‘Weekends are now about standing in line for money’

Gone are the days — at least for a few months — when you could look forward to kicking back and relaxing after a hectic work week

December 04, 2016 01:01 am | Updated 01:01 am IST - NEW DELHI:

NEW DELHI, 03/12/2016: Long queue outside an ATM in Mall Road area,  in New Delhi on Saturday. 
Photo: Sushil Kumar Verma

NEW DELHI, 03/12/2016: Long queue outside an ATM in Mall Road area, in New Delhi on Saturday. Photo: Sushil Kumar Verma

Weekends once meant time for fun and leisure or an opportunity to take care of household chores, but not any more.

Thanks to demonetisation, the weekends are now strictly reserved for standing in line at ATMs and banks.

“All that I have been doing on weekends since November 8 is be outside the bank or any of the ATMs around my house. Standing in queues and talking to others in line is all that I have done over the past three weekends.
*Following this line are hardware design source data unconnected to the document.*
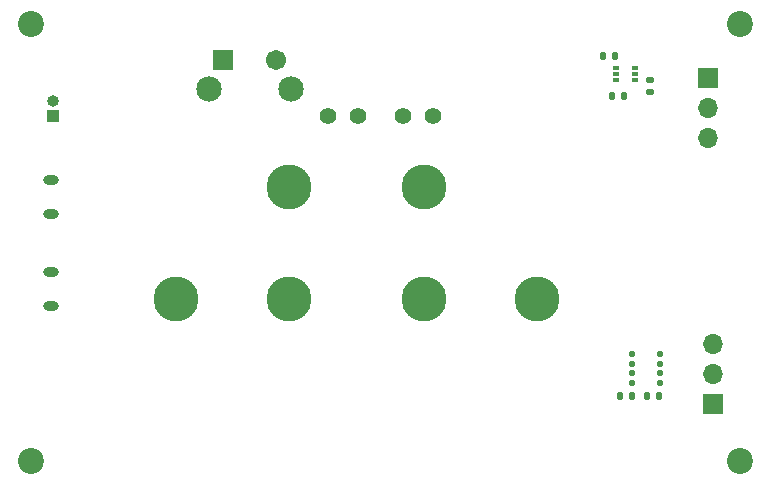
<source format=gbs>
%TF.GenerationSoftware,KiCad,Pcbnew,8.0.2-1*%
%TF.CreationDate,2025-01-23T13:43:47+09:00*%
%TF.ProjectId,gas_nrf52832,6761735f-6e72-4663-9532-3833322e6b69,rev?*%
%TF.SameCoordinates,Original*%
%TF.FileFunction,Soldermask,Bot*%
%TF.FilePolarity,Negative*%
%FSLAX46Y46*%
G04 Gerber Fmt 4.6, Leading zero omitted, Abs format (unit mm)*
G04 Created by KiCad (PCBNEW 8.0.2-1) date 2025-01-23 13:43:47*
%MOMM*%
%LPD*%
G01*
G04 APERTURE LIST*
G04 Aperture macros list*
%AMRoundRect*
0 Rectangle with rounded corners*
0 $1 Rounding radius*
0 $2 $3 $4 $5 $6 $7 $8 $9 X,Y pos of 4 corners*
0 Add a 4 corners polygon primitive as box body*
4,1,4,$2,$3,$4,$5,$6,$7,$8,$9,$2,$3,0*
0 Add four circle primitives for the rounded corners*
1,1,$1+$1,$2,$3*
1,1,$1+$1,$4,$5*
1,1,$1+$1,$6,$7*
1,1,$1+$1,$8,$9*
0 Add four rect primitives between the rounded corners*
20,1,$1+$1,$2,$3,$4,$5,0*
20,1,$1+$1,$4,$5,$6,$7,0*
20,1,$1+$1,$6,$7,$8,$9,0*
20,1,$1+$1,$8,$9,$2,$3,0*%
G04 Aperture macros list end*
%ADD10C,1.400000*%
%ADD11R,1.000000X1.000000*%
%ADD12O,1.000000X1.000000*%
%ADD13R,1.700000X1.700000*%
%ADD14O,1.700000X1.700000*%
%ADD15C,2.200000*%
%ADD16RoundRect,0.102000X0.754000X0.754000X-0.754000X0.754000X-0.754000X-0.754000X0.754000X-0.754000X0*%
%ADD17C,1.712000*%
%ADD18C,2.154000*%
%ADD19O,1.304000X0.904000*%
%ADD20RoundRect,0.135000X-0.135000X-0.185000X0.135000X-0.185000X0.135000X0.185000X-0.135000X0.185000X0*%
%ADD21R,0.492000X0.300000*%
%ADD22RoundRect,0.125000X0.137500X-0.125000X0.137500X0.125000X-0.137500X0.125000X-0.137500X-0.125000X0*%
%ADD23RoundRect,0.135000X0.135000X0.185000X-0.135000X0.185000X-0.135000X-0.185000X0.135000X-0.185000X0*%
%ADD24C,3.800000*%
%ADD25RoundRect,0.140000X0.140000X0.170000X-0.140000X0.170000X-0.140000X-0.170000X0.140000X-0.170000X0*%
%ADD26RoundRect,0.135000X0.185000X-0.135000X0.185000X0.135000X-0.185000X0.135000X-0.185000X-0.135000X0*%
%ADD27RoundRect,0.140000X-0.140000X-0.170000X0.140000X-0.170000X0.140000X0.170000X-0.140000X0.170000X0*%
G04 APERTURE END LIST*
D10*
X128100000Y-110250000D03*
X130640000Y-110250000D03*
D11*
X104860000Y-110260000D03*
D12*
X104860000Y-108990000D03*
D13*
X160710000Y-134610000D03*
D14*
X160710000Y-132070000D03*
X160710000Y-129530000D03*
D15*
X103000000Y-102500000D03*
X103000000Y-139500000D03*
X163000000Y-102500000D03*
X163000000Y-139500000D03*
D13*
X160330000Y-107030000D03*
D14*
X160330000Y-109570000D03*
X160330000Y-112110000D03*
D16*
X119250000Y-105500000D03*
D17*
X123750000Y-105500000D03*
D18*
X118000000Y-108000000D03*
X125000000Y-108000000D03*
D10*
X134500000Y-110250000D03*
X137040000Y-110250000D03*
D19*
X104650000Y-118550000D03*
X104650000Y-126350000D03*
X104650000Y-123450000D03*
X104650000Y-115650000D03*
D20*
X151434000Y-105155000D03*
X152454000Y-105155000D03*
D21*
X154134000Y-106230000D03*
X154134000Y-106730000D03*
X154134000Y-107230000D03*
X152466000Y-107230000D03*
X152466000Y-106730000D03*
X152466000Y-106230000D03*
D22*
X156195000Y-132840000D03*
X156195000Y-132040000D03*
X156195000Y-131240000D03*
X156195000Y-130440000D03*
X153820000Y-130440000D03*
X153820000Y-131240000D03*
X153820000Y-132040000D03*
X153820000Y-132840000D03*
D23*
X153170000Y-108520000D03*
X152150000Y-108520000D03*
D24*
X115227029Y-125772971D03*
X124772971Y-116227029D03*
X124772971Y-125772971D03*
D25*
X156120000Y-133965000D03*
X155160000Y-133965000D03*
D26*
X155380000Y-108250000D03*
X155380000Y-107230000D03*
D27*
X152865000Y-133965000D03*
X153825000Y-133965000D03*
D24*
X136227029Y-125772971D03*
X136227029Y-116227029D03*
X145772971Y-125772971D03*
M02*

</source>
My wife does the same on weekdays. We work the entire week and stand in queue on weekend. The weekend fun is missing,” says Tushar Gupta, a resident of north Delhi.

Waiting game

Much like Mr. Gupta, Heena Rana, an artist, has a similar story to tell. Waiting outside an ATM near Kamla Nagar she says: “I used to get up late on weekends but now I wake up early to be able to withdraw some cash. When I came here on Friday night, the shutters of the ATM were down and there were many already waiting. So I knew I had to be here on Saturday morning.”

Weekends have taken on a new meaning for students too. “The other day, I had gone to college to take an exam when I heard that the college ATM is dispensing cash. I hurried to the ATM after I finished writing my paper, but so did about hundred other students and in that rush, I fell and ended up hurting my knee. But that could not stop me. Thankfully, I was the second in queue and was successful in taking out money despite the minor injury,” says Leonard Pator, a student of Hindu College, Delhi University.

Rojaskiya Ranjeet, a student of Kamala Nehru College, however managed to save her weekend.

Planning ahead

“My room-mates and I had been making daily visits to two or three ATMs located near our flat but were either too early or too late to get there, or were thwarted by the long queues. Then, on Friday night, we went to an ATM a little far off. We hardly waited for fifteen minutes and took out the cash thanks to the fact that there was a separate queue for women and one woman was being let in after about every five men.”

“I am waiting for all of this to get back to normal. Right now, this feeling of rushing to the ATMs, needing cash etc., is keeping me tensed,” says Mr. Gupta.